Work required >>
Every line of the material that holds "warning" should be counted; give the number and nothing more.

* * *

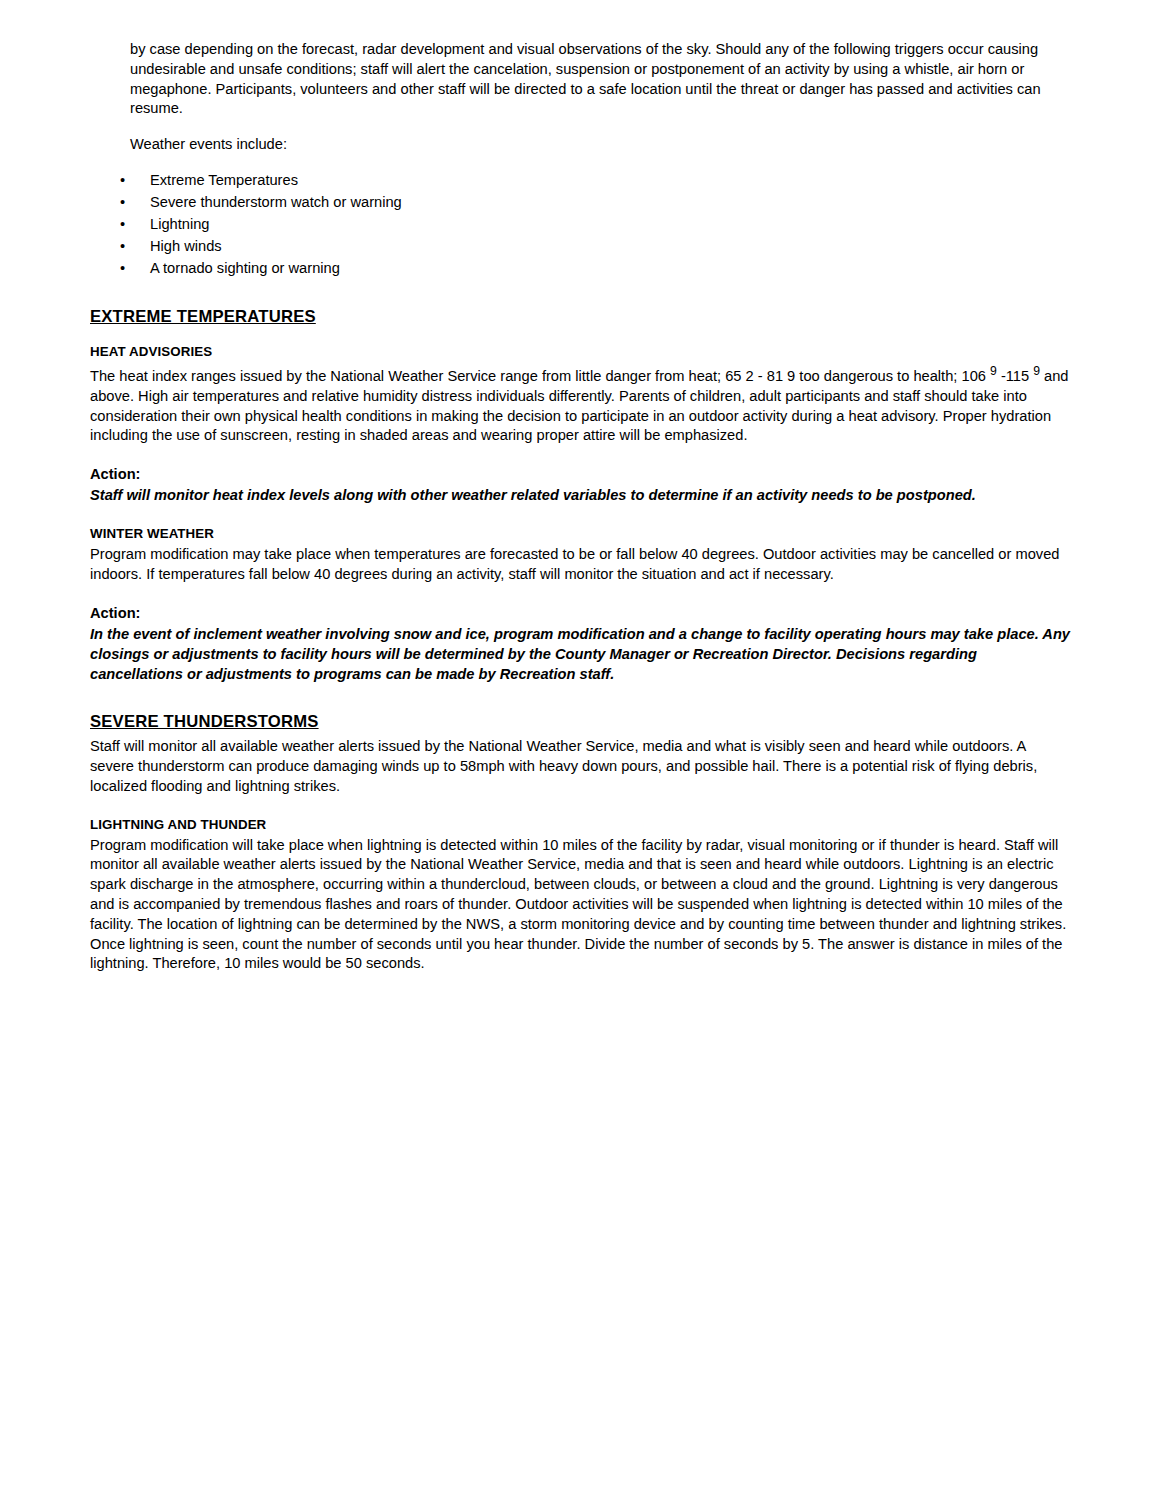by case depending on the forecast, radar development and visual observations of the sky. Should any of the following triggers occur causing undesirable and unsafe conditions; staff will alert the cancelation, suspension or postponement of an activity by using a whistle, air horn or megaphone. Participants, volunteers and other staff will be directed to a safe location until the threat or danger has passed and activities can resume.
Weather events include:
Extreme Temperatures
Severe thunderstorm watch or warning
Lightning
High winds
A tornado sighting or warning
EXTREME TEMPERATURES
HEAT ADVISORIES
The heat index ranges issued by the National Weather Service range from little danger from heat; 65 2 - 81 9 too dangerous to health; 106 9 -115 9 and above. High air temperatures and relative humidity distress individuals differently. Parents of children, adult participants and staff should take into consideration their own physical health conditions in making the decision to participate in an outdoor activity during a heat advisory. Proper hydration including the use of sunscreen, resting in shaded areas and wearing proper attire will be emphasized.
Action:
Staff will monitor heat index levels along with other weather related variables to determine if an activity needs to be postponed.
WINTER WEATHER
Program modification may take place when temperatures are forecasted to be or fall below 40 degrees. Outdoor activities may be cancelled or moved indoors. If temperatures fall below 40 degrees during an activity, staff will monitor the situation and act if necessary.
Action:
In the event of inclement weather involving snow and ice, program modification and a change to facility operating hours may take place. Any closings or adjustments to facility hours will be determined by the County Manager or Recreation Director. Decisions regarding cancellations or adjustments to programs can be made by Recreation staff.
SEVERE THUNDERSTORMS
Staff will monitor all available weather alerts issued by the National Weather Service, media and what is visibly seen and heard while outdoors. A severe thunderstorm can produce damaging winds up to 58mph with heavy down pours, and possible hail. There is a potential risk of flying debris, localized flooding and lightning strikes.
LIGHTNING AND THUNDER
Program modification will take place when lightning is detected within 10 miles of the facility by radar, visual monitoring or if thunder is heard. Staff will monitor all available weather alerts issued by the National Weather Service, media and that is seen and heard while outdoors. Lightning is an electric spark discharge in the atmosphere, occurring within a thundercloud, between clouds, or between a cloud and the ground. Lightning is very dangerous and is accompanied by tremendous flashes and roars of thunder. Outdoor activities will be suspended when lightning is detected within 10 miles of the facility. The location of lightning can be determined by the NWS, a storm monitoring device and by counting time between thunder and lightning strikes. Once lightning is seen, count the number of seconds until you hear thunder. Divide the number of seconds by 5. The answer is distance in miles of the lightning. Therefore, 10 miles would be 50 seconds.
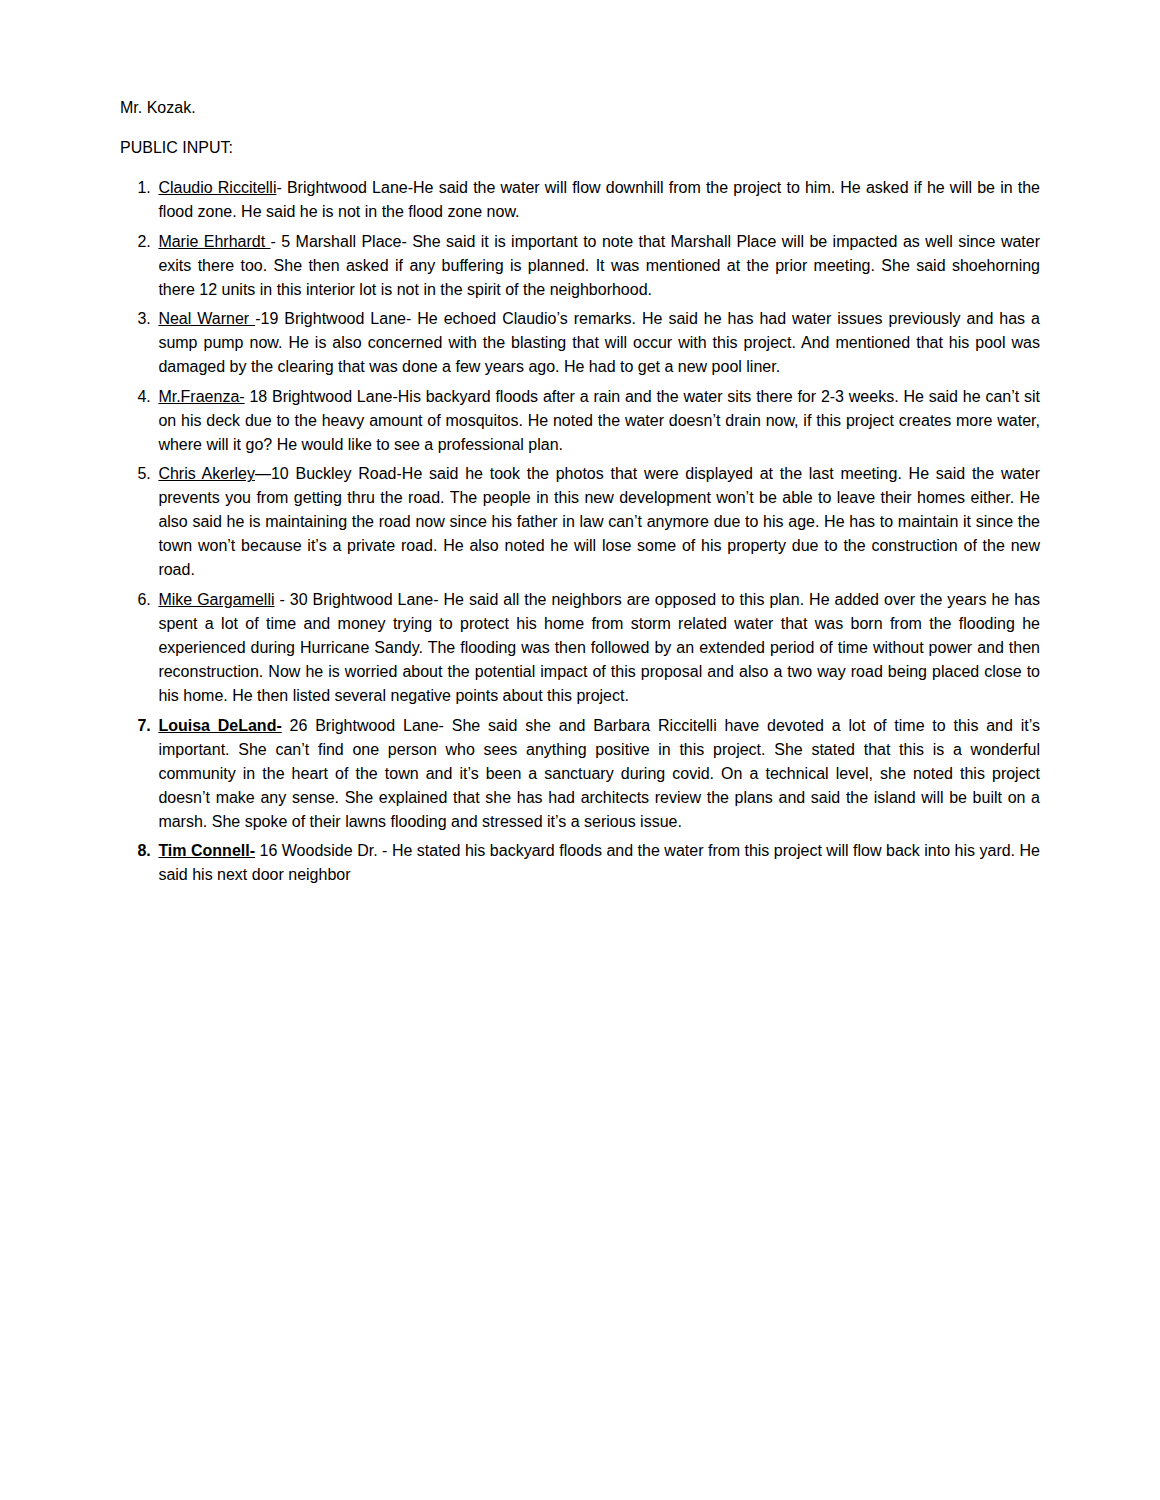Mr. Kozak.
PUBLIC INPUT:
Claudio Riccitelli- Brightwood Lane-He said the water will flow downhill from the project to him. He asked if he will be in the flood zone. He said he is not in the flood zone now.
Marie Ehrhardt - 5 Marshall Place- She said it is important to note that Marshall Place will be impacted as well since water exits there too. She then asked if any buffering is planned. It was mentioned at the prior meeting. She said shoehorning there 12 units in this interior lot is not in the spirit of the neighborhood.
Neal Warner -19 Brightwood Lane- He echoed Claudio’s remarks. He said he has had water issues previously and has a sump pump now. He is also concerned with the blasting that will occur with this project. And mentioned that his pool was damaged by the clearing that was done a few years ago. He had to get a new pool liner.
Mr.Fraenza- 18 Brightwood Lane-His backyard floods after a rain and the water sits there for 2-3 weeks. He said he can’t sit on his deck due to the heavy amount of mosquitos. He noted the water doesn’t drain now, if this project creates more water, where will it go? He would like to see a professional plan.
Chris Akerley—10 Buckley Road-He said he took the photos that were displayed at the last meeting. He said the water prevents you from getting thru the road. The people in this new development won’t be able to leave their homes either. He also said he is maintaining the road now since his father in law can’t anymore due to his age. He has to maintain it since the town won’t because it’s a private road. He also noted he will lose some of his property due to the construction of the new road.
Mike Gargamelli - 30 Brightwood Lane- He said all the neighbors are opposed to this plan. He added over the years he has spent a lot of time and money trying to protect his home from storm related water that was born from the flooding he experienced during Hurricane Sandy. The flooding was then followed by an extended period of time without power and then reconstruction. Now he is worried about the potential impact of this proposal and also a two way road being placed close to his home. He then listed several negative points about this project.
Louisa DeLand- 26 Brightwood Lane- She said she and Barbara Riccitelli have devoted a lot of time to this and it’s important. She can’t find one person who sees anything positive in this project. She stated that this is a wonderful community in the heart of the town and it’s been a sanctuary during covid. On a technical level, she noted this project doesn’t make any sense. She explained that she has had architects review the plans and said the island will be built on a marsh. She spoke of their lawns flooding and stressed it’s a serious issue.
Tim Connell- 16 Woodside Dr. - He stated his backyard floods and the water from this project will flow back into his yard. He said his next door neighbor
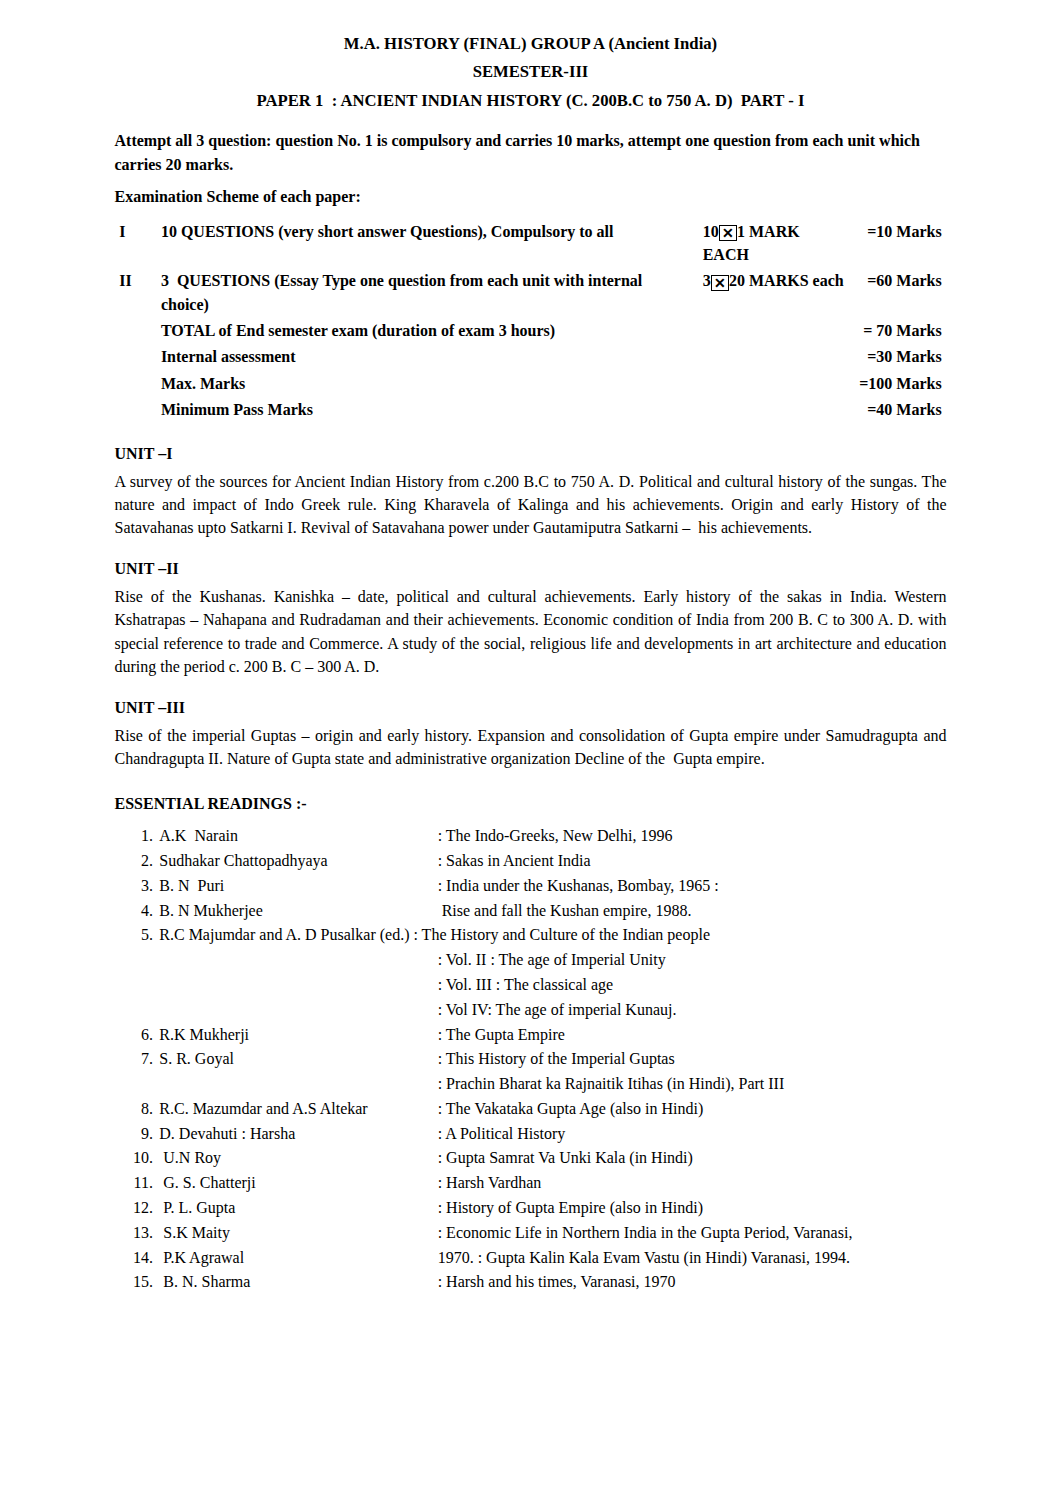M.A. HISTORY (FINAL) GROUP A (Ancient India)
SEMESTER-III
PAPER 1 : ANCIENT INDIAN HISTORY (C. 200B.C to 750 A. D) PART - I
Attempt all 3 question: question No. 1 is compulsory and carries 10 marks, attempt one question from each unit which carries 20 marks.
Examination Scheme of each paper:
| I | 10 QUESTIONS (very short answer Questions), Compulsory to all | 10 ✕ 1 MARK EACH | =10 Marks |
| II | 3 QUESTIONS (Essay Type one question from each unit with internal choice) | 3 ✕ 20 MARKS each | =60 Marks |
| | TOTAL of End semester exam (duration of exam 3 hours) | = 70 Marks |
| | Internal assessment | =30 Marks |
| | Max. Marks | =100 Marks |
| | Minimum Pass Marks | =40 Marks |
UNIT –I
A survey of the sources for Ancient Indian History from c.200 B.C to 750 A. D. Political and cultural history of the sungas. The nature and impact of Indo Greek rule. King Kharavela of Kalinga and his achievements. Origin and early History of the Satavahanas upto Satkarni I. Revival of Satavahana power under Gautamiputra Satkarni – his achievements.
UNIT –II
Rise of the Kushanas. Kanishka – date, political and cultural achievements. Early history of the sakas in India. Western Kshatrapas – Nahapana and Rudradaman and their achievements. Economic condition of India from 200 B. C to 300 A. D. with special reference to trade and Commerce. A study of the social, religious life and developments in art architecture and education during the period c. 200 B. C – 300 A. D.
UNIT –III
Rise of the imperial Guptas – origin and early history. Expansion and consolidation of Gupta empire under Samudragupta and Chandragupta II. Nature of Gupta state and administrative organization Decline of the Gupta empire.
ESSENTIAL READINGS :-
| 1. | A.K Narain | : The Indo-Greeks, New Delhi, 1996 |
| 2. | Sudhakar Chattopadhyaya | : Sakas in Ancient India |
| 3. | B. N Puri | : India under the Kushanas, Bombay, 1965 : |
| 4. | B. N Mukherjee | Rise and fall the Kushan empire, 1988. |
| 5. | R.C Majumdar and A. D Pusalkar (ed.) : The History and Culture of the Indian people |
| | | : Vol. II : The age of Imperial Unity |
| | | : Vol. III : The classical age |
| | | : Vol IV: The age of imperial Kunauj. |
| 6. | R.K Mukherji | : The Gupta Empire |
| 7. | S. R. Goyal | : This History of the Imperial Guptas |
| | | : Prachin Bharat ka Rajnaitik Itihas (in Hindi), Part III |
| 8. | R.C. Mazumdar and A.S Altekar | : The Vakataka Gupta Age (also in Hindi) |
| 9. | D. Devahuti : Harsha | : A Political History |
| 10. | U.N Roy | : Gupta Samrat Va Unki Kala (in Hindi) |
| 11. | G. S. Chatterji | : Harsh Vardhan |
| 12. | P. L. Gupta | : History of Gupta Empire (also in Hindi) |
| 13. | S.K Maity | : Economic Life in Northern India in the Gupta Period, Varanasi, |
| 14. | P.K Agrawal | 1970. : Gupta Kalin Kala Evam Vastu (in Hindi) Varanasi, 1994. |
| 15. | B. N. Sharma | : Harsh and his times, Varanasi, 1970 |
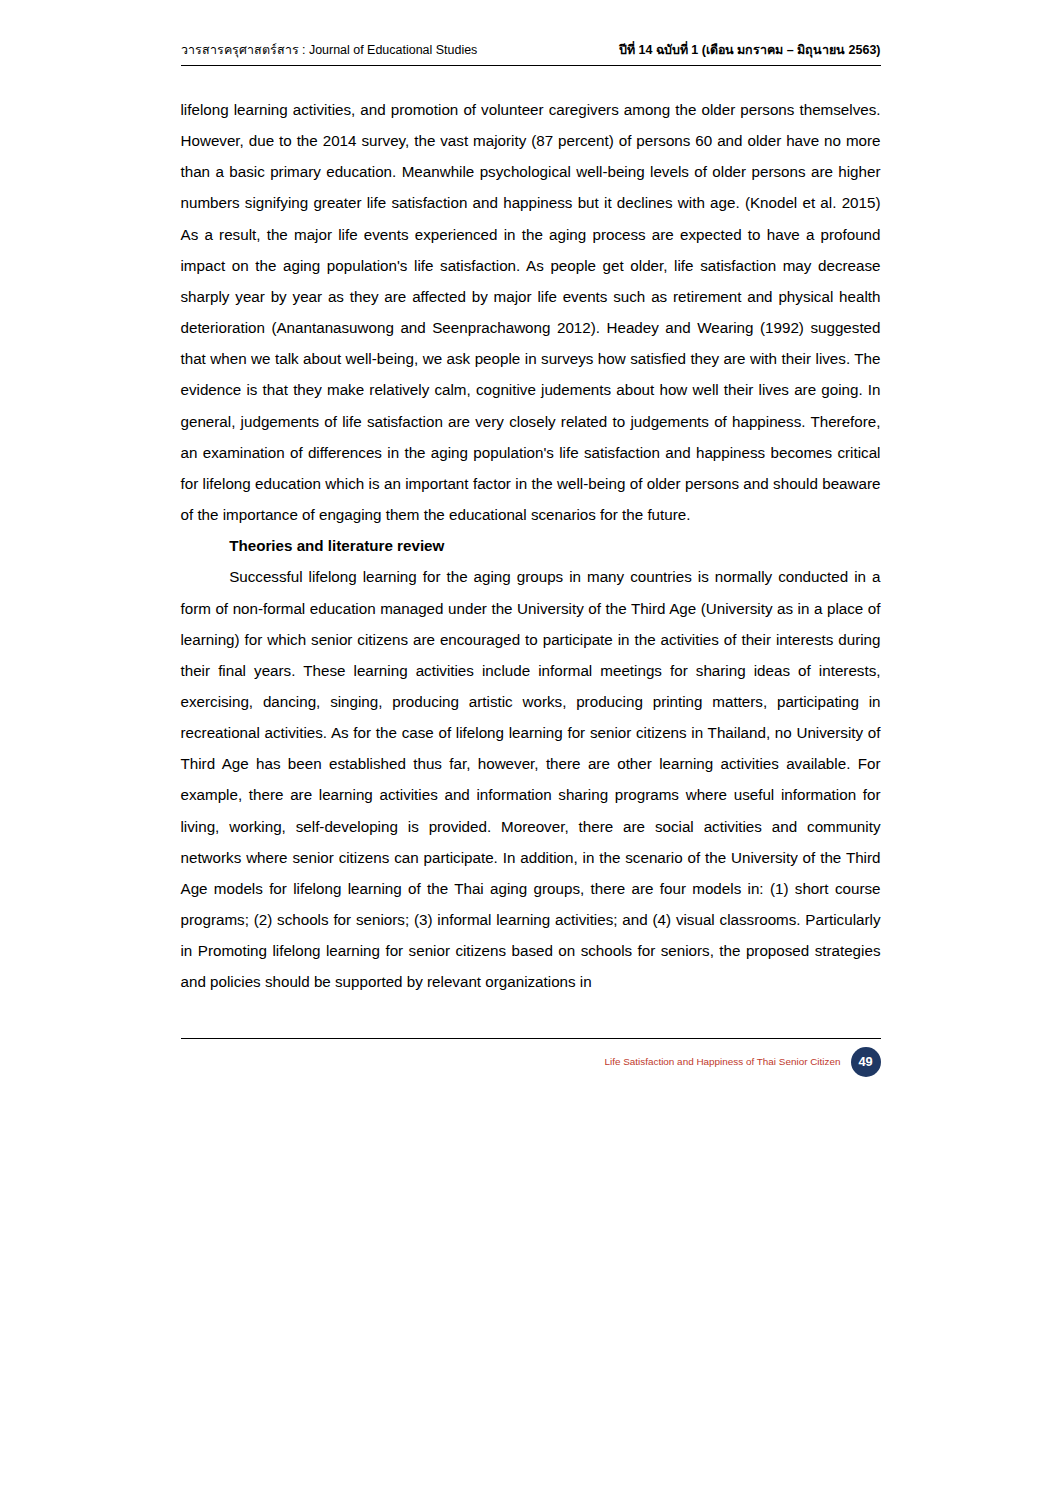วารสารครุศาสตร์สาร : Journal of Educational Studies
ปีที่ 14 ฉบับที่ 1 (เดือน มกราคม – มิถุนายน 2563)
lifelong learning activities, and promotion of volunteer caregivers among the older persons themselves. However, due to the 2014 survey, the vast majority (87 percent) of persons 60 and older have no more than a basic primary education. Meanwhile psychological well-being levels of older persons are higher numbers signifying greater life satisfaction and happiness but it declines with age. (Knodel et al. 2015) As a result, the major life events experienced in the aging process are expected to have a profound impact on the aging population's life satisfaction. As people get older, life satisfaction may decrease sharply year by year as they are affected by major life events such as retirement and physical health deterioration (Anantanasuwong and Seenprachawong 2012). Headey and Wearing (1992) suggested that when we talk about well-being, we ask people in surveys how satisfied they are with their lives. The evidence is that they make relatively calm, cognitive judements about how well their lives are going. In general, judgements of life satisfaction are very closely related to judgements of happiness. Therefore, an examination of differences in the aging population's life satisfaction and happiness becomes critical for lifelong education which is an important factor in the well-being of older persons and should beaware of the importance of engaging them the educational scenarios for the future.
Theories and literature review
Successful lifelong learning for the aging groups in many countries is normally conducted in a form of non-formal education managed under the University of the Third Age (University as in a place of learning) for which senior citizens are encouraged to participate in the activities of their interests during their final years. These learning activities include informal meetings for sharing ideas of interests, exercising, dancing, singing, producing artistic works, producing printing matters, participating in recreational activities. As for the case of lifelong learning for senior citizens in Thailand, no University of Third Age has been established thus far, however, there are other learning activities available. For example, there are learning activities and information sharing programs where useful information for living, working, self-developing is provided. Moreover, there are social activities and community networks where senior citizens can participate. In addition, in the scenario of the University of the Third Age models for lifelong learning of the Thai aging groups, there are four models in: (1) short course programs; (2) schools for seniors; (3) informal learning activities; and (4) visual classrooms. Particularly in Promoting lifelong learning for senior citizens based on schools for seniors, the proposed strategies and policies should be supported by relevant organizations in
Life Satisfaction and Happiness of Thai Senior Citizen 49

* * *

Result of the exercise >>
2